*** PAGE ***
This Web Service article series covers all the important standards in the Web Services stack and ties them together with real-world examples. The first article in this series discusses XML (Extended Markup Language). XML provides a significant advance in how data is described and exchanged by Web-based applications using a simple, flexible, standards-based format. The article focuses on XML Schema, an important component of creating XML documents.

Introduction

By now, you would have heard about Web Services—a technology that can change the future of computing and e-commerce. Web Services is a distributed computing technology that offers interaction and collaboration among vendors and customers, with the vision of providing ubiquitous computing.

When you plug an appliance into the electricity socket, you don't worry about how the electricity generation and distribution takes place. All you care about is uninterrupted power and of course the utility bill that you get at the end of the month! Similarly, Web Services will make computing resources, both hardware and software, accessible to you through the Internet just like electricity is made available to you. Web Services will do for computing what the Internet did for data. They would encourage a pay-per-usage model and make dynamic collaborations possible. One of key definitions of Web Services is: "Web Services are loosely coupled software components delivered over Internet-standard technologies."

Some of the early products in Web Services started appearing in 1997 when Sun announced its Jini platform and Hewlett-Packard its e-speak. After that, many big players such as IBM and Microsoft joined this race. The Web Services arena picked up steam after the big players roped in and several small players also joined hands for what was perceived as the next Internet wave. Server-standard body consortiums were formed, which developed numerous standards on different aspects of Web Services. Some of the key standard bodies consortiums are: W3C, Oasis, JCP, OMG, and several individual efforts by a group of companies.

Two of the key problems solved by Web Services over earlier distributed systems such as CORBA, DCOM, RPC, and so forth were:

  • Interoperability: Earlier distributed systems suffered from interoperability issues because each vendor implemented its own on-wire format for distributed object messaging. By using XML as an on-wire standard, the two camps of Java/J2EE and .NET/C# now could speak to each other.
*** EXTRACTED MATERIAL ***
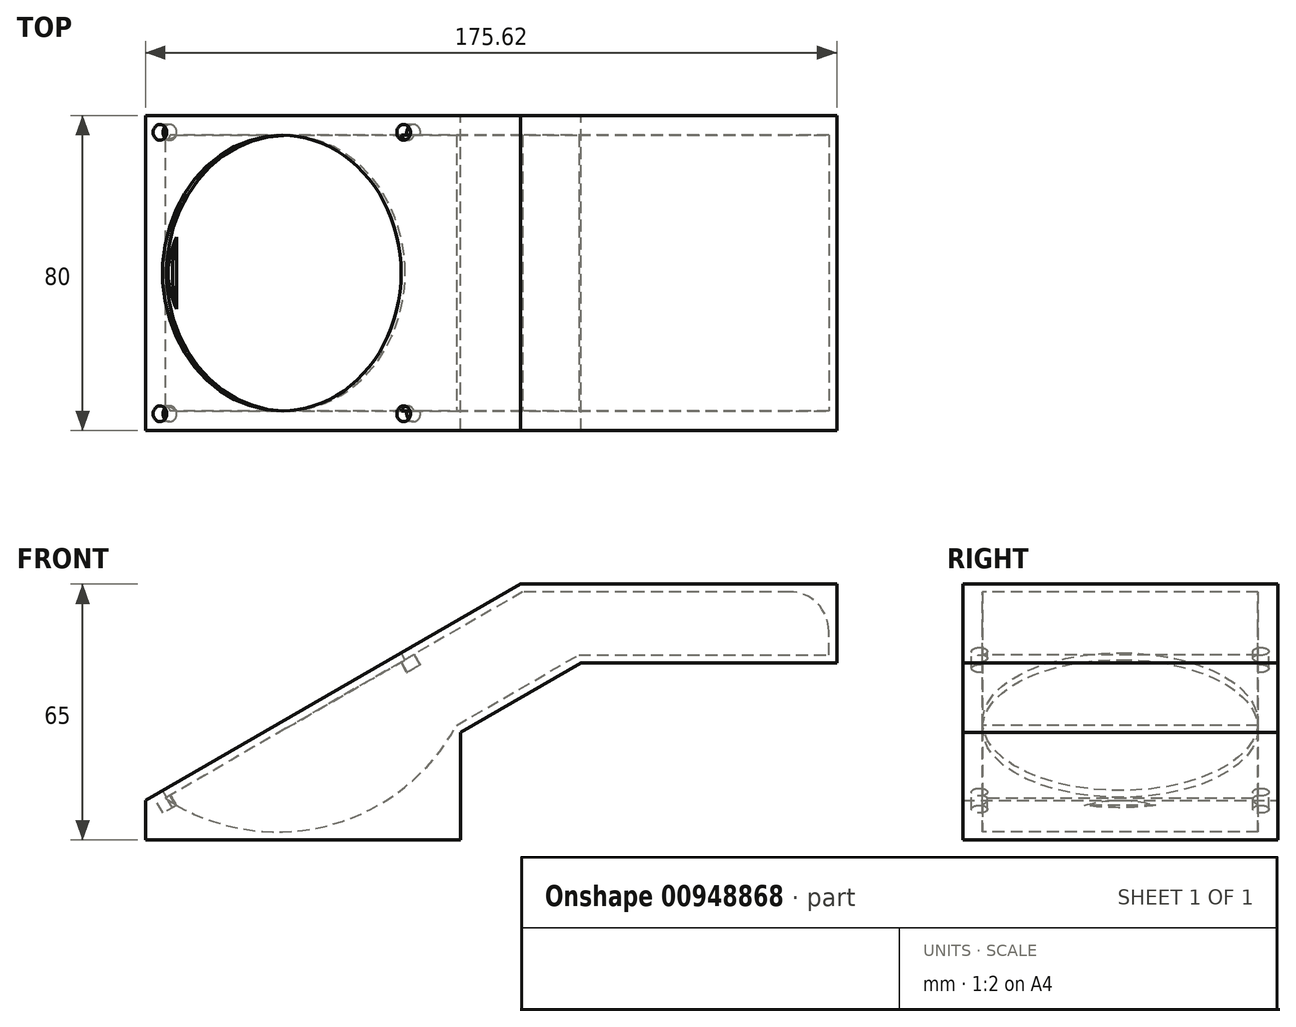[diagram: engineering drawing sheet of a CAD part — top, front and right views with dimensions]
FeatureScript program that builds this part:
annotation { "Feature Type Name" : "Feature", "Feature Type Description" : "" }
export const myFeature = defineFeature(function(context is Context, id is Id, definition is map)
    precondition{}
    {
        {
            var Q0;
            Q0=qCreatedBy(makeId("Front.planeOp"),FACE);
            var sketch = newSketch(context, id + "F0", { "sketchPlane" : qUnion([Q0])});
            skLineSegment(sketch, "E0.bottom", {"start": v(40.9, 9.17) * mm, "end": v(-28.4, -30.83) * mm});
            skLineSegment(sketch, "E0.top", {"start": v(28.4, 30.83) * mm, "end": v(-40.9, -9.17) * mm});
            skLineSegment(sketch, "E0.left", {"start": v(40.9, 9.17) * mm, "end": v(28.4, 30.83) * mm});
            skLineSegment(sketch, "E0.right", {"start": v(-28.4, -30.83) * mm, "end": v(-40.9, -9.17) * mm});
            skPoint(sketch, "E0.middle", {"position": v(0, 0) * mm});
            skLineSegment(sketch, "E1", {"start": v(0, 0) * mm, "end": v(56.66, 0) * mm, "construction": true});
            skLineSegment(sketch, "E2", {"start": v(-28.4, -40.83) * mm, "end": v(51.6, -40.83) * mm});
            skLineSegment(sketch, "E3", {"start": v(-28.4, -30.83) * mm, "end": v(-28.4, -40.83) * mm});
            skLineSegment(sketch, "E4", {"start": v(82.23, 4.17) * mm, "end": v(147.23, 4.17) * mm});
            skLineSegment(sketch, "E5", {"start": v(40.9, 9.17) * mm, "end": v(66.87, 24.17) * mm});
            skLineSegment(sketch, "E6", {"start": v(66.87, 24.17) * mm, "end": v(147.23, 24.17) * mm});
            skLineSegment(sketch, "E7", {"start": v(147.23, 4.17) * mm, "end": v(147.23, 24.17) * mm});
            skLineSegment(sketch, "E8", {"start": v(51.6, -40.83) * mm, "end": v(51.6, -13.5) * mm});
            skLineSegment(sketch, "E9", {"start": v(51.6, -13.5) * mm, "end": v(82.23, 4.17) * mm});
            skSolve(sketch);
        }
        {
            var Q0;
            Q0=makeQuery(id+"F0.imprint","IMPRINT",FACE,{"disambiguationData":[TD([[makeQuery(id+"F0.imprint","IMPRINT",EDGE,{"derivedFrom":sQuery(id+"F0.wireOp",EDGE,"E0.bottom")}),1.0]])]});
            extrude(context, id + "F1", {"entities" : qUnion([Q0]), "endBound" : BoundingType.SYMMETRIC, "depth" : 80 * mm, "offsetDistance" : 25 * mm});
        }
        {
            var Q0;
            Q0=qCreatedBy(makeId("Front.planeOp"),FACE);
            var sketch = newSketch(context, id + "F2", { "sketchPlane" : qUnion([Q0])});
            skLineSegment(sketch, "E10", {"start": v(50.6, -11.77) * mm, "end": v(81.7, 6.17) * mm});
            skLineSegment(sketch, "E11", {"start": v(81.7, 6.17) * mm, "end": v(145.23, 6.17) * mm});
            skLineSegment(sketch, "E12", {"start": v(145.23, 6.17) * mm, "end": v(145.23, 12.17) * mm});
            skLineSegment(sketch, "E13", {"start": v(135.23, 22.17) * mm, "end": v(67.4, 22.17) * mm});
            skLineSegment(sketch, "E14", {"start": v(67.4, 22.17) * mm, "end": v(-23.42, -30.27) * mm});
            skArc(sketch, "E15", {"start": v(-23.42, -30.27) * mm, "mid": v(17.66, -37.28) * mm, "end": v(50.6, -11.77) * mm});
            skPoint(sketch, "E16.visualSharp", {"position": v(145.23, 22.17) * mm});
            skArc(sketch, "E16.filletArc", {"start": v(145.23, 12.17) * mm, "mid": v(142.3, 19.25) * mm, "end": v(135.23, 22.17) * mm});
            skSolve(sketch);
        }
        {
            var Q0;
            Q0 = qSketchRegion(id + "F2", true);
            extrude(context, id + "F3", {"entities" : qUnion([Q0]), "operationType" : NewBodyOperationType.REMOVE, "endBound" : BoundingType.SYMMETRIC, "oppositeDirection" : true, "depth" : 70 * mm, "offsetDistance" : 25 * mm});
        }
        {
            var Q0;
            Q0=makeQuery(id+"F1.opExtrude","SWEPT_FACE",FACE,{"disambiguationData":[OSD([sQuery(id+"F0.wireOp",EDGE,"E0.bottom"),sQuery(id+"F0.wireOp",EDGE,"E5")])]});
            var sketch = newSketch(context, id + "F4", { "sketchPlane" : qUnion([Q0])});
            skLineSegment(sketch, "E17.bottom", {"start": v(-40, 40) * mm, "end": v(40, 40) * mm, "construction": true});
            skLineSegment(sketch, "E17.top", {"start": v(-40, -40) * mm, "end": v(40, -40) * mm, "construction": true});
            skLineSegment(sketch, "E17.left", {"start": v(-40, 40) * mm, "end": v(-40, -40) * mm, "construction": true});
            skLineSegment(sketch, "E17.right", {"start": v(40, 40) * mm, "end": v(40, -40) * mm, "construction": true});
            skLineSegment(sketch, "E18", {"start": v(-40, 40) * mm, "end": v(40, -40) * mm, "construction": true});
            skCircle(sketch, "E19", {"center": v(0, 0) * mm, "radius": 35 * mm});
            skLineSegment(sketch, "E20.bottom", {"start": v(35.75, -35.75) * mm, "end": v(-35.75, -35.75) * mm, "construction": true});
            skLineSegment(sketch, "E20.top", {"start": v(35.75, 35.75) * mm, "end": v(-35.75, 35.75) * mm, "construction": true});
            skLineSegment(sketch, "E20.left", {"start": v(35.75, -35.75) * mm, "end": v(35.75, 35.75) * mm, "construction": true});
            skLineSegment(sketch, "E20.right", {"start": v(-35.75, -35.75) * mm, "end": v(-35.75, 35.75) * mm, "construction": true});
            skCircle(sketch, "E21", {"center": v(-35.75, 35.75) * mm, "radius": 2 * mm});
            skCircle(sketch, "E22", {"center": v(35.75, 35.75) * mm, "radius": 2 * mm});
            skCircle(sketch, "E23", {"center": v(35.75, -35.75) * mm, "radius": 2 * mm});
            skCircle(sketch, "E24", {"center": v(-35.75, -35.75) * mm, "radius": 2 * mm});
            skSolve(sketch);
        }
        {
            var Q0;
            Q0 = qSketchRegion(id + "F4", true);
            extrude(context, id + "F5", {"entities" : qUnion([Q0]), "operationType" : NewBodyOperationType.REMOVE, "oppositeDirection" : true, "depth" : 5 * mm, "offsetDistance" : 25 * mm});
        }
    });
***
• _WHAT IS ASKED_:
1) List every company that the Web Services article names.
2) Please write out the Web Services article word for word, starting at the words "Some of the early" and stopping after "group of companies.".

• _EXERCISE SOLUTIONS_:
1) Sun, Hewlett-Packard, IBM, Microsoft

2)
Some of the early products in Web Services started appearing in 1997 when Sun announced its Jini platform and Hewlett-Packard its e-speak. After that, many big players such as IBM and Microsoft joined this race. The Web Services arena picked up steam after the big players roped in and several small players also joined hands for what was perceived as the next Internet wave. Server-standard body consortiums were formed, which developed numerous standards on different aspects of Web Services. Some of the key standard bodies consortiums are: W3C, Oasis, JCP, OMG, and several individual efforts by a group of companies.